La morte di Mbaye Niang aggiunge un nuovo capitolo oscuro a questa serie di drammi. In uno scoppio di rabbia contro l’amministrazione penitenziaria, i prigionieri, in particolare quelli di Malaw City, hanno iniziato uno sciopero della fame. Denunciano non solo le loro lunghe detenzioni preventive e la qualità esecrabile del cibo, ma anche le condizioni di vita insopportabili che prevalgono nello stabilimento. La controversa gestione dei conflitti interni da parte del capo della corte, in particolare mettendo Mbaye Niang e Babacar Hanne nella stessa cella di isolamento dopo il loro scontro, ha cristallizzato in particolare la loro rabbia.

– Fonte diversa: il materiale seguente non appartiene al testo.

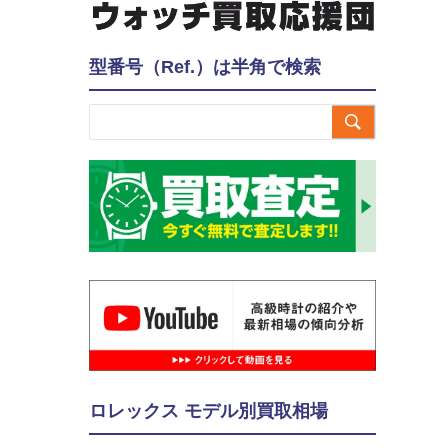
型番号（Ref.）は半角で検索

ロレックス モデル別買取相場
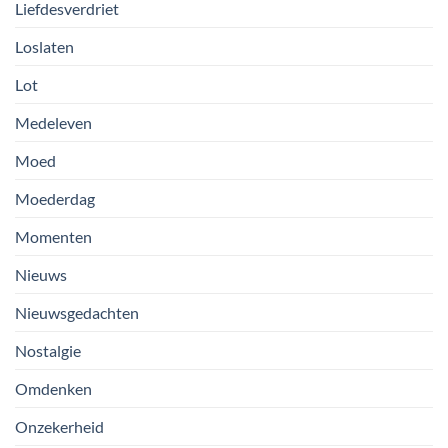
Liefdesverdriet
Loslaten
Lot
Medeleven
Moed
Moederdag
Momenten
Nieuws
Nieuwsgedachten
Nostalgie
Omdenken
Onzekerheid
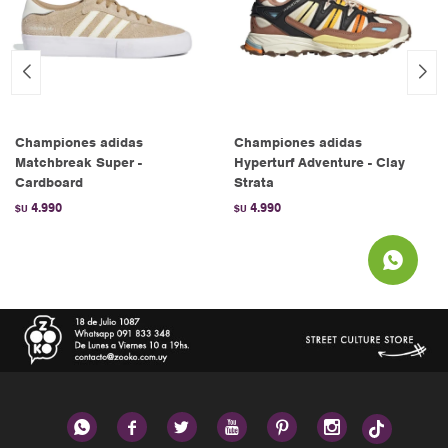
Championes adidas
Championes adidas
Matchbreak Super -
Hyperturf Adventure - Clay
Cardboard
Strata
4.990
4.990
$U
$U






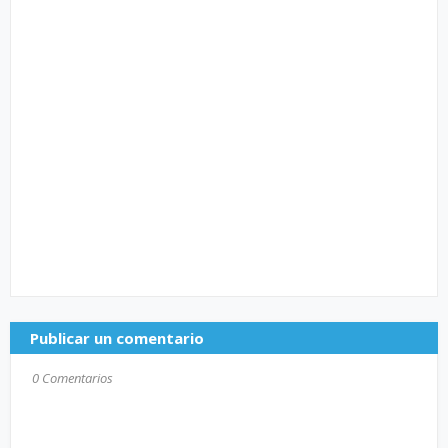
Publicar un comentario
0 Comentarios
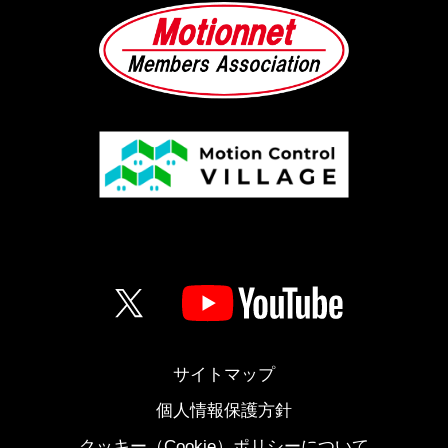
サイトマップ
個人情報保護方針
クッキー（Cookie）ポリシーについて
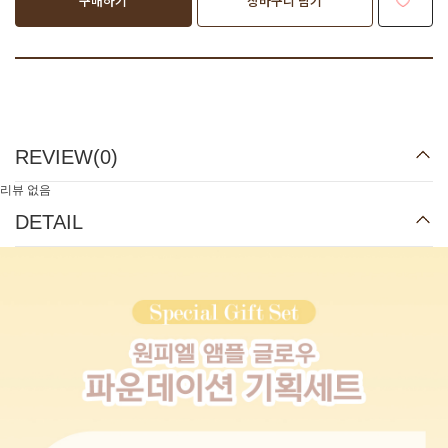
구매하기
장바구니 담기
REVIEW(
0
)
리뷰 없음
DETAIL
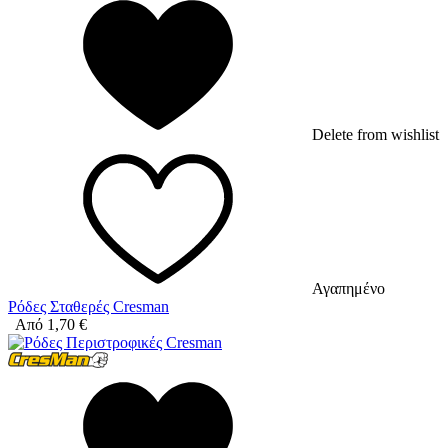
Delete from wishlist
Αγαπημένο
Ρόδες Σταθερές Cresman
Από
1,70
€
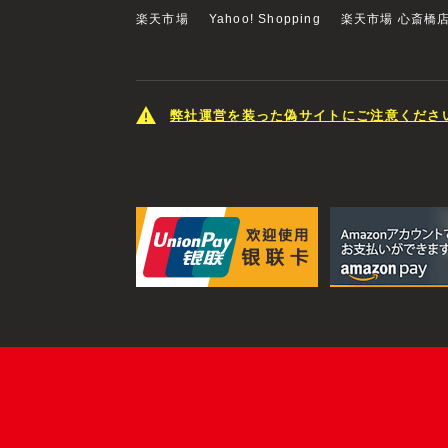
楽天市場
Yahoo! Shopping
楽天市場 心斎橋
弊社運営を装った偽サイトにご注意くださ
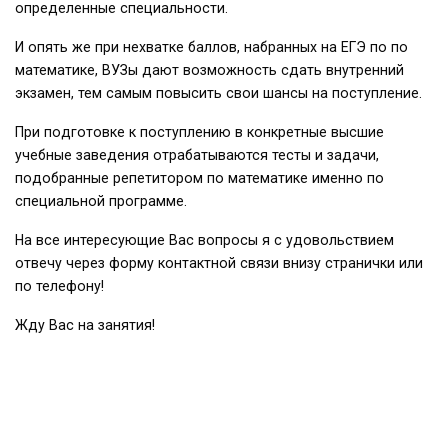
определенные специальности.
И опять же при нехватке баллов, набранных на ЕГЭ по по
математике, ВУЗы дают возможность сдать внутренний
экзамен, тем самым повысить свои шансы на поступление.
При подготовке к поступлению в конкретные высшие
учебные заведения отрабатываются тесты и задачи,
подобранные репетитором по математике именно по
специальной программе.
На все интересующие Вас вопросы я с удовольствием
отвечу через форму контактной связи внизу странички или
по телефону!
Жду Вас на занятия!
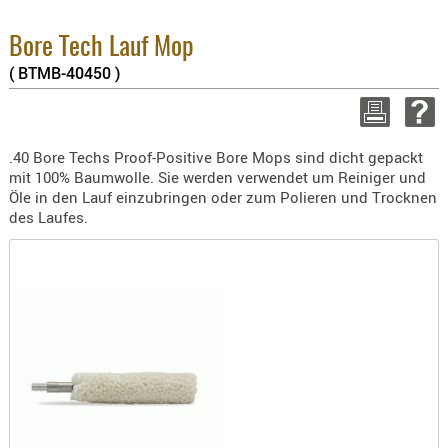
BEKLEIDU
8.1% :
3.8% :
ZUBEHÖR
Bore Tech Lauf Mop
2.6% :
( BTMB-40450 )
OPTIK
Summe :
zzgl. Ver
ENTFERNU
FERNGLÄS
WEITER EINK
.40 Bore Techs Proof-Positive Bore Mops sind dicht gepackt
MAGNIFIE
mit 100% Baumwolle. Sie werden verwendet um Reiniger und
MONOKUL
Öle in den Lauf einzubringen oder zum Polieren und Trocknen
des Laufes.
NACHTSIC
OPTIK-
ZUBEHÖR
ROTPUNK
SPEKTIVE
STATIVE
ZIELFERN
OUTDO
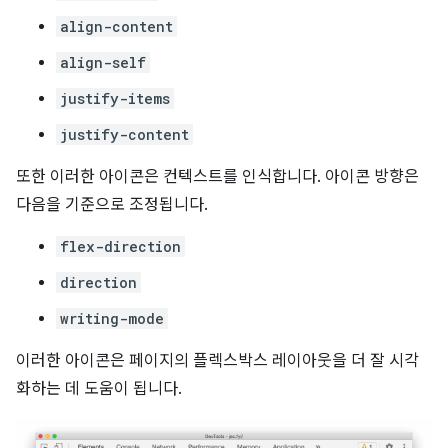
align-content
align-self
justify-items
justify-content
또한 이러한 아이콘은 컨텍스트를 인식합니다. 아이콘 방향은
다음을 기준으로 조정됩니다.
flex-direction
direction
writing-mode
이러한 아이콘은 페이지의 플렉스박스 레이아웃을 더 잘 시각
화하는 데 도움이 됩니다.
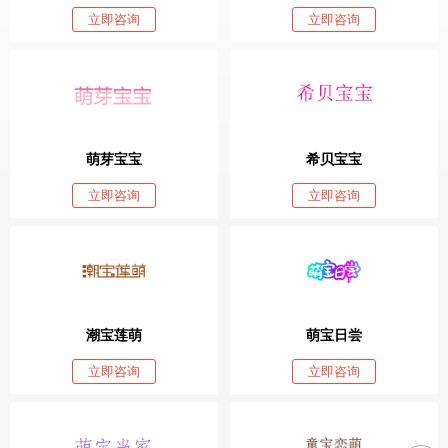
立即咨询
立即咨询
萌芽宝宝
希贝宝宝
立即咨询
立即咨询
潮宝莲萌
萌宝日尝
立即咨询
立即咨询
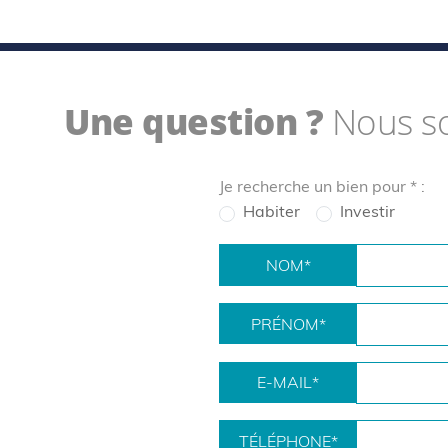
Une question ?
Nous s
Je recherche un bien pour
*
:
Habiter
Investir
NOM
*
PRÉNOM
*
E-MAIL
*
TÉLÉPHONE
*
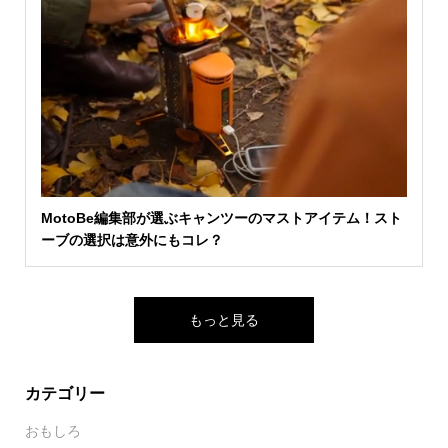
MotoBe編集部が選ぶキャンツーのマストアイテム！スト
ーブの選択は意外にもコレ？
もっと見る
カテゴリー
おもしろ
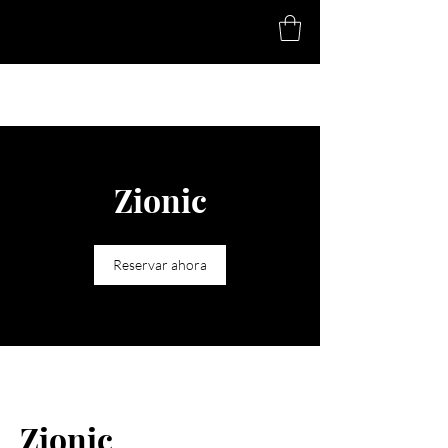
Moments
By Laura
Zionic
Reservar ahora
Zionic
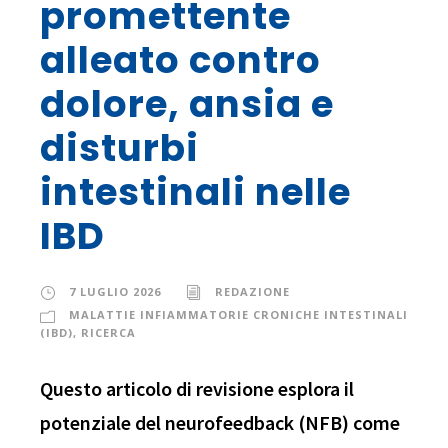
promettente
alleato contro
dolore, ansia e
disturbi
intestinali nelle
IBD
7 LUGLIO 2026
REDAZIONE
MALATTIE INFIAMMATORIE CRONICHE INTESTINALI
(IBD)
,
RICERCA
Questo articolo di revisione esplora il
potenziale del neurofeedback (NFB) come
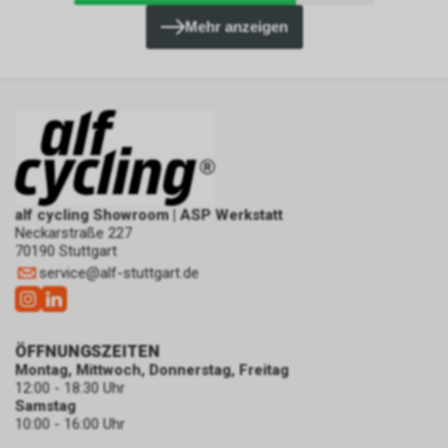
Mehr anzeigen
alf cycling Showroom | ASP Werkstatt
Neckarstraße 227
70190 Stuttgart
service
@
alf-stuttgart.de
ÖFFNUNGSZEITEN
Montag, Mittwoch, Donnerstag, Freitag
12:00 - 18:30 Uhr
Samstag
10:00 - 16:00 Uhr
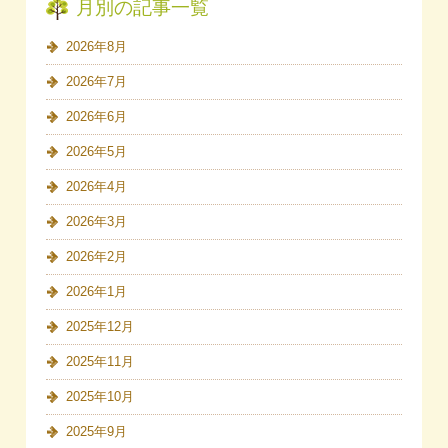
月別の記事一覧
2026年8月
2026年7月
2026年6月
2026年5月
2026年4月
2026年3月
2026年2月
2026年1月
2025年12月
2025年11月
2025年10月
2025年9月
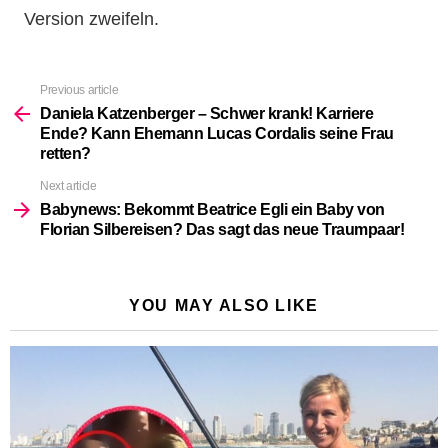
Version zweifeln.
Previous article
See
more
Daniela Katzenberger – Schwer krank! Karriere
Ende? Kann Ehemann Lucas Cordalis seine Frau
retten?
Next article
Babynews: Bekommt Beatrice Egli ein Baby von
Florian Silbereisen? Das sagt das neue Traumpaar!
YOU MAY ALSO LIKE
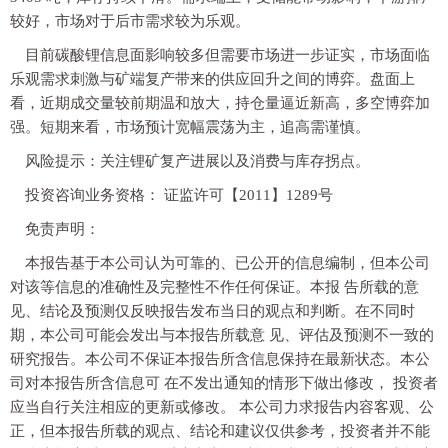
较好，市场对于后市需求较为乐观。
目前碳酸锂信息面影响较多但需要市场进一步证实，市场面临
乐观需求刺激与矿端复产带来的供应回升之间的博弈。盘面上
看，近期成交量较前期温和放大，持仓量逼近新高，多空博弈加
强。短期来看，市场预计宽幅震荡为主，追高需谨慎。
风险提示：关注锂矿复产进展以及消费与库存拐点。
投资咨询业务资格： 证监许可【2011】1289号
免责声明：
本报告基于本公司认为可靠的、已公开的信息编制，但本公司
对该等信息的准确性及完整性不作任何保证。本报 告所载的意
见、结论及预测仅反映报告发布当日的观点和判断。在不同时
期，本公司可能会发出与本报告所载意 见、评估及预测不一致的
研究报告。本公司不保证本报告所含信息保持在最新状态。本公
司对本报告所含信息可 在不发出通知的情形下做出修改， 投资者
应当自行关注相应的更新或修改。 本公司力求报告内容客观、公
正，但本报告所载的观点、结论和建议仅供参考，投资者并不能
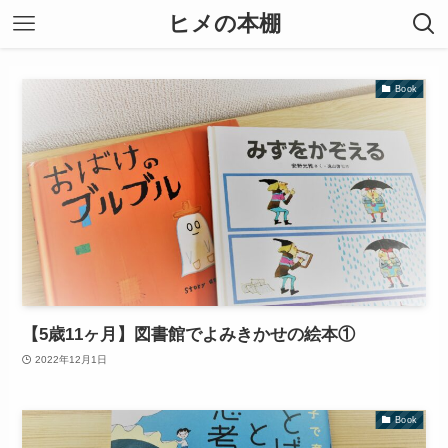
ヒメの本棚
Book
【5歳11ヶ月】図書館でよみきかせの絵本①
2022年12月1日
Book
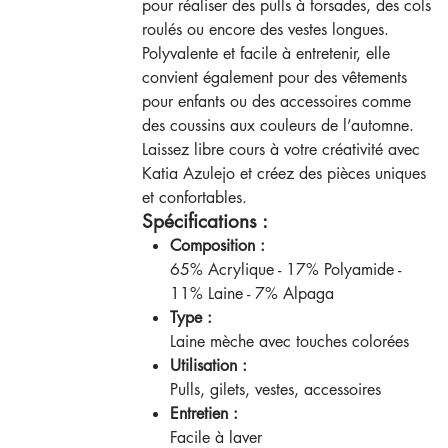
pour réaliser des pulls à torsades, des cols
roulés ou encore des vestes longues.
Polyvalente et facile à entretenir, elle
convient également pour des vêtements
pour enfants ou des accessoires comme
des coussins aux couleurs de l’automne.
Laissez libre cours à votre créativité avec
Katia Azulejo et créez des pièces uniques
et confortables.
Spécifications :
Composition :
65% Acrylique - 17% Polyamide -
11% Laine - 7% Alpaga
Type :
Laine mèche avec touches colorées
Utilisation :
Pulls, gilets, vestes, accessoires
Entretien :
Facile à laver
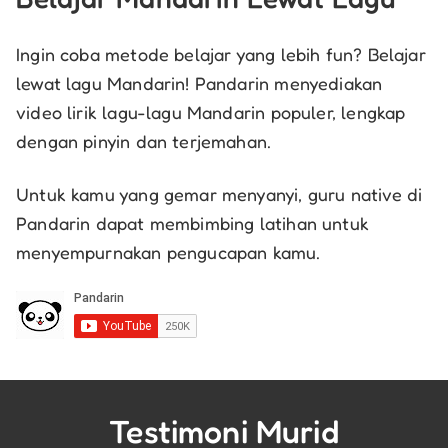
Ingin coba metode belajar yang lebih fun? Belajar
lewat lagu Mandarin! Pandarin menyediakan
video lirik lagu-lagu Mandarin populer, lengkap
dengan pinyin dan terjemahan.
Untuk kamu yang gemar menyanyi, guru native di
Pandarin dapat membimbing latihan untuk
menyempurnakan pengucapan kamu.
Testimoni Murid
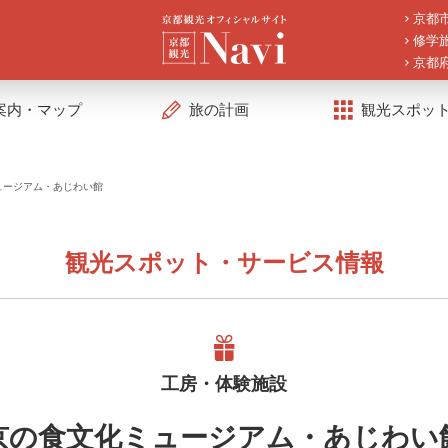
京都
修学
京都
案内・マップ
旅の計画
観光スポッ
ュージアム・あじわい館
観光スポット・サービス情報
工房・体験施設
京の食文化ミュージアム・あじわい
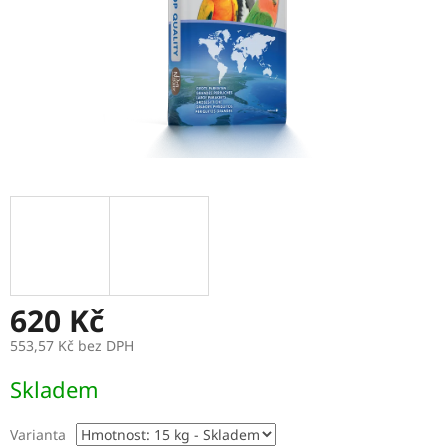
620 Kč
553,57 Kč bez DPH
Měrná
Skladem
cena:
Varianta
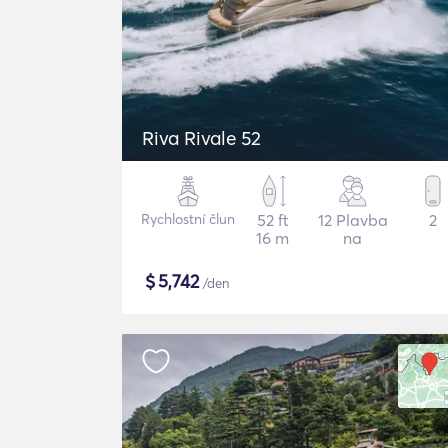
Riva Rivale 52
Rychlostní člun
52 ft
12 Plavba
2
16 m
na
$
5,742
/den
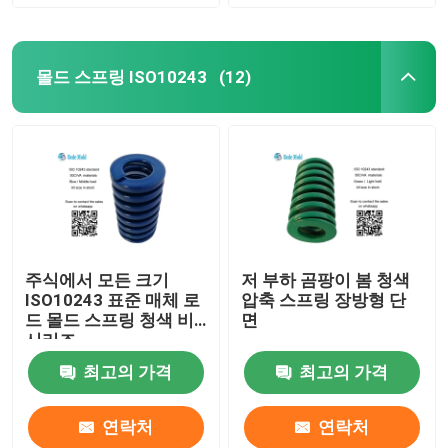
몰드 스프링 ISO10243
(12)
주식에서 모든 크기
저 부하 곰팡이 봄 청색
ISO10243 표준 매체 로
압축 스프링 장방형 단
드 몰드 스프링 청색 비
면
시리즈
최고의 가격
최고의 가격
연락처
연락처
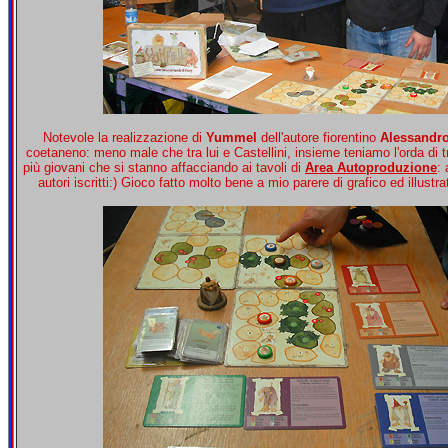
Notevole la realizzazione di
Yummel
dell'autore fiorentino
Alessandro
coetaneno: meno male che tra lui e Castellini, insieme teniamo l'orda di 
più giovani che si stanno affacciando ai tavoli di
Area Autoproduzione
:
autori iscritti:) Gioco fatto molto bene a mio parere di grafico ed illustrat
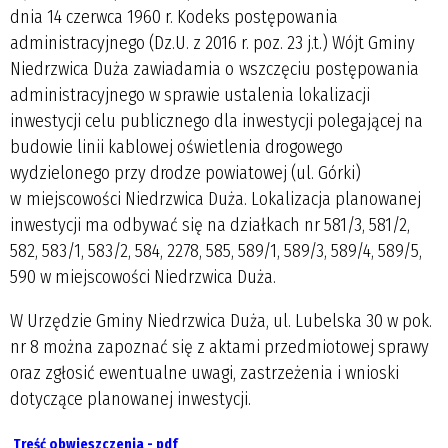
dnia 14 czerwca 1960 r. Kodeks postępowania
administracyjnego (Dz.U. z 2016 r. poz. 23 j.t.) Wójt Gminy
Niedrzwica Duża zawiadamia o wszczęciu postępowania
administracyjnego w sprawie ustalenia lokalizacji
inwestycji celu publicznego dla inwestycji polegającej na
budowie linii kablowej oświetlenia drogowego
wydzielonego przy drodze powiatowej (ul. Górki)
w miejscowości Niedrzwica Duża. Lokalizacja planowanej
inwestycji ma odbywać się na działkach nr 581/3, 581/2,
582, 583/1, 583/2, 584, 2278, 585, 589/1, 589/3, 589/4, 589/5,
590 w miejscowości Niedrzwica Duża.
W Urzędzie Gminy Niedrzwica Duża, ul. Lubelska 30 w pok.
nr 8 można zapoznać się z aktami przedmiotowej sprawy
oraz zgłosić ewentualne uwagi, zastrzeżenia i wnioski
dotyczące planowanej inwestycji.
Treść obwieszczenia - pdf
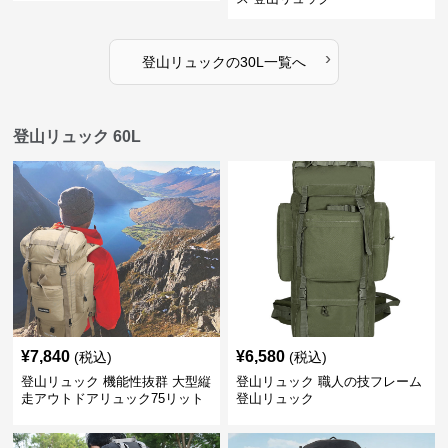
›
登山リュック
の
30L
一覧へ
登山リュック 60L
¥
7,840
¥
6,580
(税込)
(税込)
登山リュック 機能性抜群 大型縦
登山リュック 職人の技フレーム
走アウトドアリュック75リット
登山リュック
ル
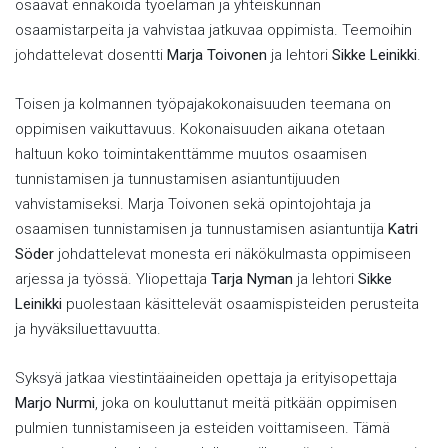
osaavat ennakoida työelämän ja yhteiskunnan
osaamistarpeita ja vahvistaa jatkuvaa oppimista. Teemoihin
johdattelevat dosentti
Marja Toivonen
ja lehtori
Sikke Leinikki
.
Toisen ja kolmannen työpajakokonaisuuden teemana on
oppimisen vaikuttavuus. Kokonaisuuden aikana otetaan
haltuun koko toimintakenttämme muutos osaamisen
tunnistamisen ja tunnustamisen asiantuntijuuden
vahvistamiseksi. Marja Toivonen sekä opintojohtaja ja
osaamisen tunnistamisen ja tunnustamisen asiantuntija
Katri
Söder
johdattelevat monesta eri näkökulmasta oppimiseen
arjessa ja työssä. Yliopettaja
Tarja Nyman
ja lehtori
Sikke
Leinikki
puolestaan käsittelevät osaamispisteiden perusteita
ja hyväksiluettavuutta.
Syksyä jatkaa viestintäaineiden opettaja ja erityisopettaja
Marjo Nurmi
, joka on kouluttanut meitä pitkään oppimisen
pulmien tunnistamiseen ja esteiden voittamiseen. Tämä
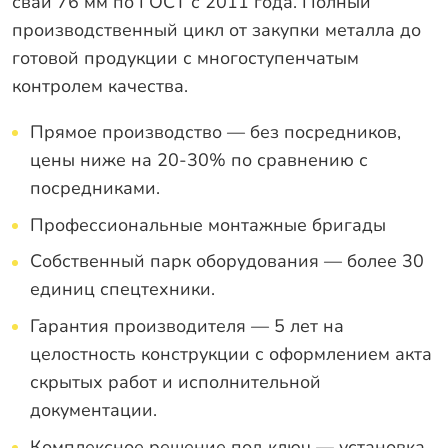
сваи 76 мм по ГОСТ с 2011 года. Полный
производственный цикл от закупки металла до
готовой продукции с многоступенчатым
контролем качества.
Прямое производство — без посредников,
цены ниже на 20-30% по сравнению с
посредниками.
Профессиональные монтажные бригады
Собственный парк оборудования — более 30
единиц спецтехники.
Гарантия производителя — 5 лет на
целостность конструкции с оформлением акта
скрытых работ и исполнительной
документации.
Комплексное решение под ключ — установка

La morte di Mbaye Niang aggiunge un nuovo capitolo oscuro a questa serie di drammi. In uno scoppio di rabbia contro l’amministrazione penitenziaria, i prigionieri, in particolare quelli di Malaw City, hanno iniziato uno sciopero della fame. Denunciano non solo le loro lunghe detenzioni preventive e la qualità esecrabile del cibo, ma anche le condizioni di vita insopportabili che prevalgono nello stabilimento. La controversa gestione dei conflitti interni da parte del capo della corte, in particolare mettendo Mbaye Niang e Babacar Hanne nella stessa cella di isolamento dopo il loro scontro, ha cristallizzato in particolare la loro rabbia.

Nella stanza 16, riservata ai malati, ma in gran parte sovraffollata, gli scioperanti hanno espresso profonda amarezza. Progettato per 50 persone, ora ne ospita 84, trasformando questo luogo in uno spazio soffocante dove la salute peggiora rapidamente come la speranza. Solo nel novembre 2024, due detenuti europei, rispettivamente di 46 e 70 anni, sono morti in questa stanza nel giro di una settimana. Fu anche in questa stanza che fu ospitato il vecchio Elimane Sarr prima di essere trasferito nella stanza 13 dove subì a lungo il martirio, prima di morire, quasi abbandonato al suo destino.